Job> Write out every one of the lines below word for word, leaving out the pictures.

Record excerpts>
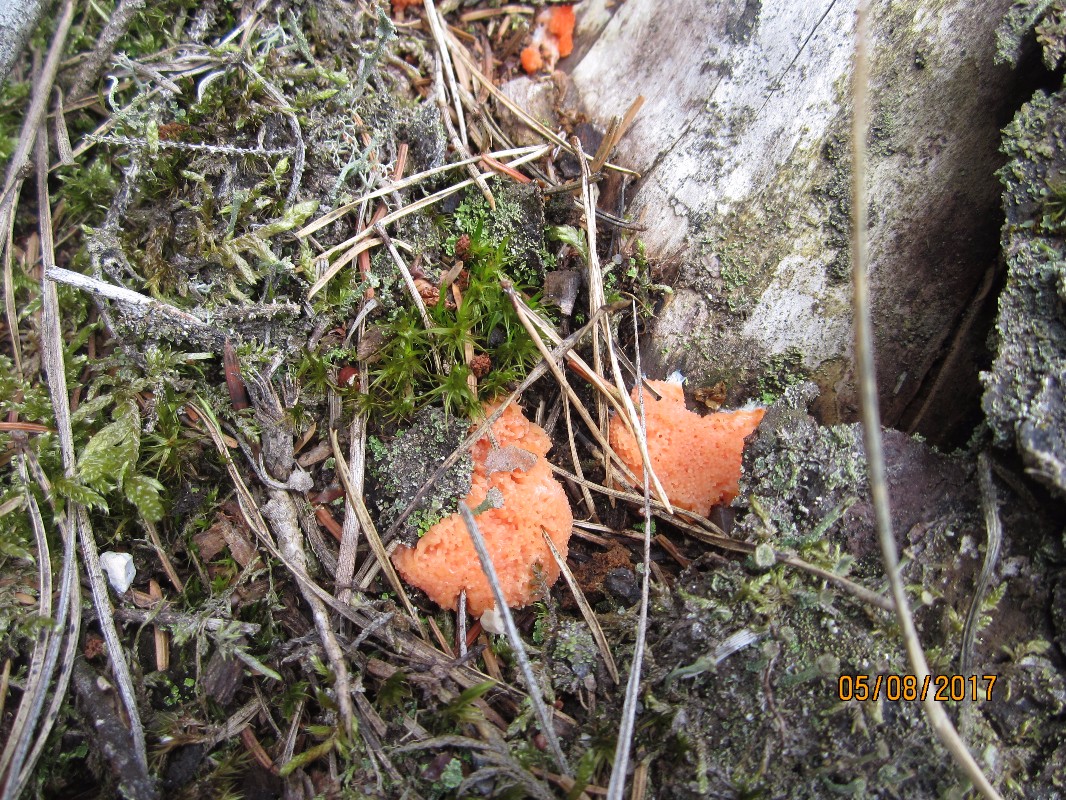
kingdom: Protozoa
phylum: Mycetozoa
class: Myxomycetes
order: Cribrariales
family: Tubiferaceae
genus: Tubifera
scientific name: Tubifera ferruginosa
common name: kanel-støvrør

Task response>
kingdom: Protozoa
phylum: Mycetozoa
class: Myxomycetes
order: Cribrariales
family: Tubiferaceae
genus: Tubifera
scientific name: Tubifera ferruginosa
common name: kanel-støvrør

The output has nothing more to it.